The nearly four-year long Claresholm Solar Project was overseen by Toronto-based Capstone, which now operates more than 750 MW of installed capacity across 29 facilities in Canada. The firm’s renewable energy sources encompass wind, solar, hydro, biomass and natural gas co-generation power plants.

The $200-million Willow Creek project was completed in partnership with European firm Obton A/S (it’s owned 51 per cent by Capstone, 49 per cent by Obton).

It will provide clean and renewable energy to over 36,000 Alberta homes, while offsetting 150,000 metric tons of carbon emissions.  For Eva, this latest project is a sign of things to come as Canada pushes forward on creating more renewable energy.

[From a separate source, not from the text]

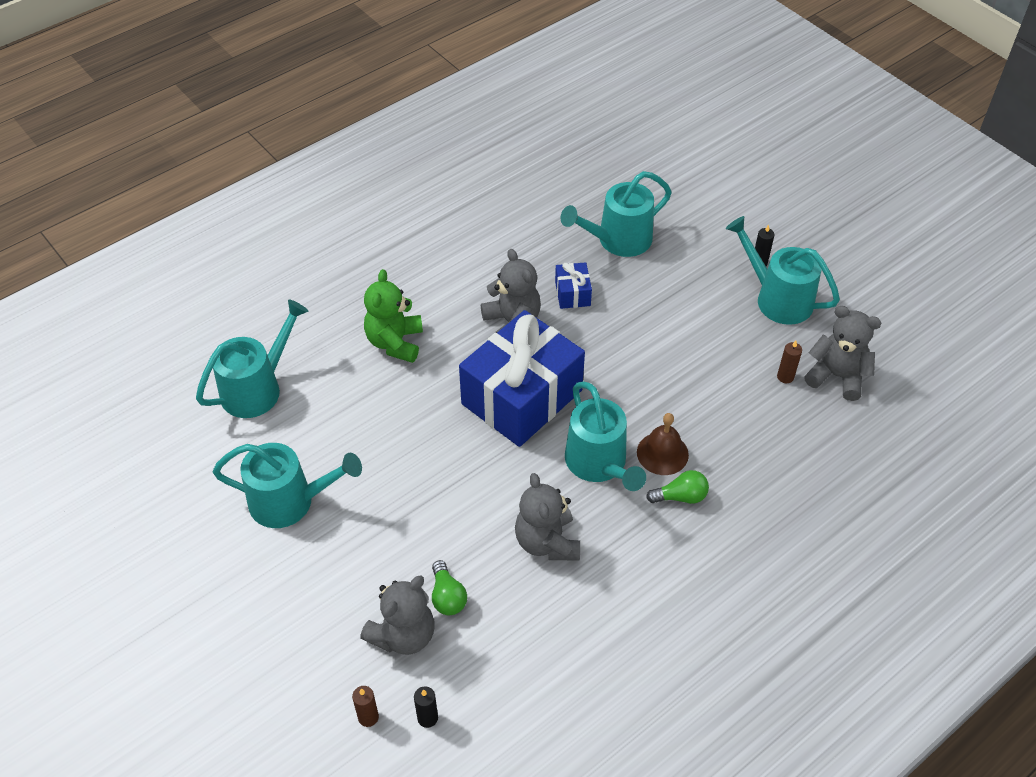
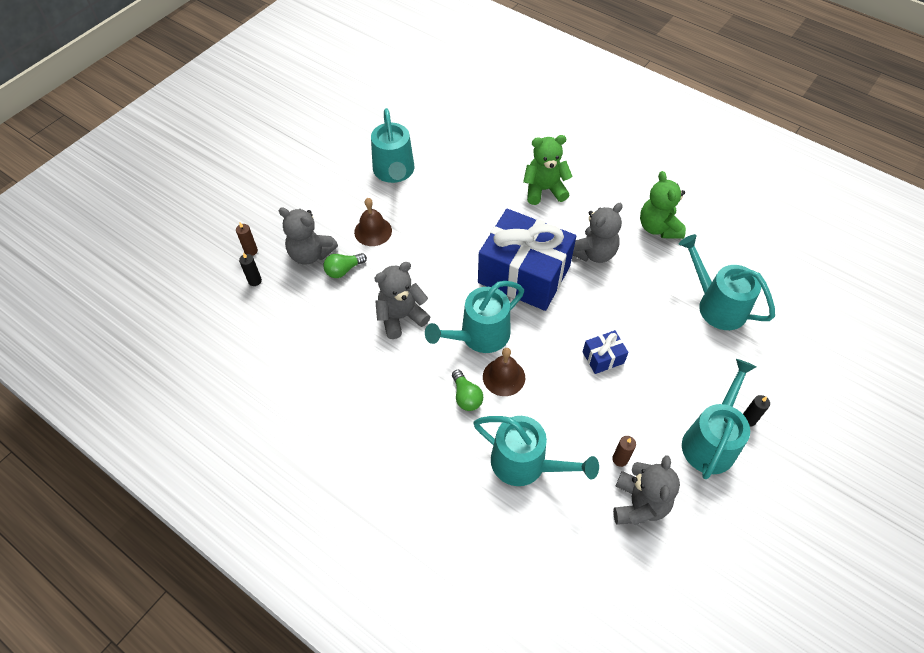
camera: 75 degrees right, 5 degrees up
(258, 388) = (477, 132): turquoise watering can -> turquoise watering can (526, 464)
(391, 548) = (373, 231): none -> brown bell
(496, 254) = (658, 227): none -> green teddy bear
(572, 293) = (641, 285): blue gift -> blue gift (603, 357)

“It’s a step in the right direction, but one step on a very, very long journey.”

On time, on budget during pandemic

During its development, the project created more than 350 full-time jobs in the construction field.

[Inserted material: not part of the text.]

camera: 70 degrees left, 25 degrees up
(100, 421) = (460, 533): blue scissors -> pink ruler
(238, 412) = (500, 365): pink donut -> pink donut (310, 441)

Eva said one of the things he’s most proud of is Capstone’s resilience in completing the project during a time of global upheaval. Amid a global pandemic that affected supply chains, led to lockdowns and production time delays, he said getting it completed in a timely manner is a major accomplishment.

“We were able to complete the project on time, on budget through the pandemic while managing issues of on-site personnel safety and volatility around global supply chains,” he said.

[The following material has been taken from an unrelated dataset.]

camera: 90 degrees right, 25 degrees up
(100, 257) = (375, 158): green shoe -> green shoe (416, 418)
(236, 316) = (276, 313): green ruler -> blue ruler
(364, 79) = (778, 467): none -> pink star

Eva said all this has proved both to his firm, and potential customers, that Capstone is capable of scaling up and having success with larger projects. He said this has opened up a lot more doors.

“It’s a bit of proof of concept that not only can we take on big projects, but we complete them too … we’re now going to be doing some more work south of the border in the U.S.,” he said.

Capstone sells power to TC Energy

Most of the power from the Willow Creek project, and the emissions offsets, will be sold to TC Energy under a power purchase agreement, while the remainder will go into Alberta’s wholesale power pool. Eva said creating the largest facility in Canada creates economies of scale, lowering electricity costs among a wider group of consumers.

“If you can build a larger project, you can spread costs across a larger base. You can deliver power in a more economical fashion. The ability to go bigger does allow you to (pass) over those savings onto your customers,” he said.

Renewable energy has been Eva’s main interest since his time at Queen’s University in Kingston, Ont. He said he was always fascinated by the challenge of utilizing our natural resources without harming the earth.

Eva started his career at consulting firm McKinsey and Company before jumping around at a few different energy companies, then landing the vice president’s role at Capstone in October 2013. By 2017, he was named a board member and appointed CEO.

“Staggering” changes in the clean energy industry

For Eva, who has now been in the industry for nearly two decades, the eruption of the clean energy industry was slow until it took off during the past seven years.

“The changes are staggering. We went from being a curiosity, not proven in terms of its reliability in the early days, and (not) cost competitive. Now we’re a necessity,” he said.

Whether it’s working with Obton or other partners, Eva said there are far more serious players engaged in the sector now, and with more money to invest.

“There’s sophisticated investors. You’re dealing with highly experienced companies who know how to do this and people that have now spent decades of their career working in this sector,” said Eva.

While the Claresholm project is a major win for Capstone, the company is not resting on its laurels. It intends to break ground soon on two additional solar farms in Western Canada, as well as moving forward with plans to build a wind farm in Saskatchewan.

Capstone may be headquartered out of Toronto, but Eva acknowledged it has significant plans to continue building clean energy facilities in Wildrose country.

“We remain very committed to the Alberta power market and the ability for renewable plants to deliver cost-effective clean electricity to both interested corporate buyers and the ratepayers of Alberta,” he said.

EDITOR’S NOTE: This article was updated to correct the amount of emissions which will be offset through the program. The article incorrectly stated “megatons”. The correct amount is “metric tons.” apologizes for the error.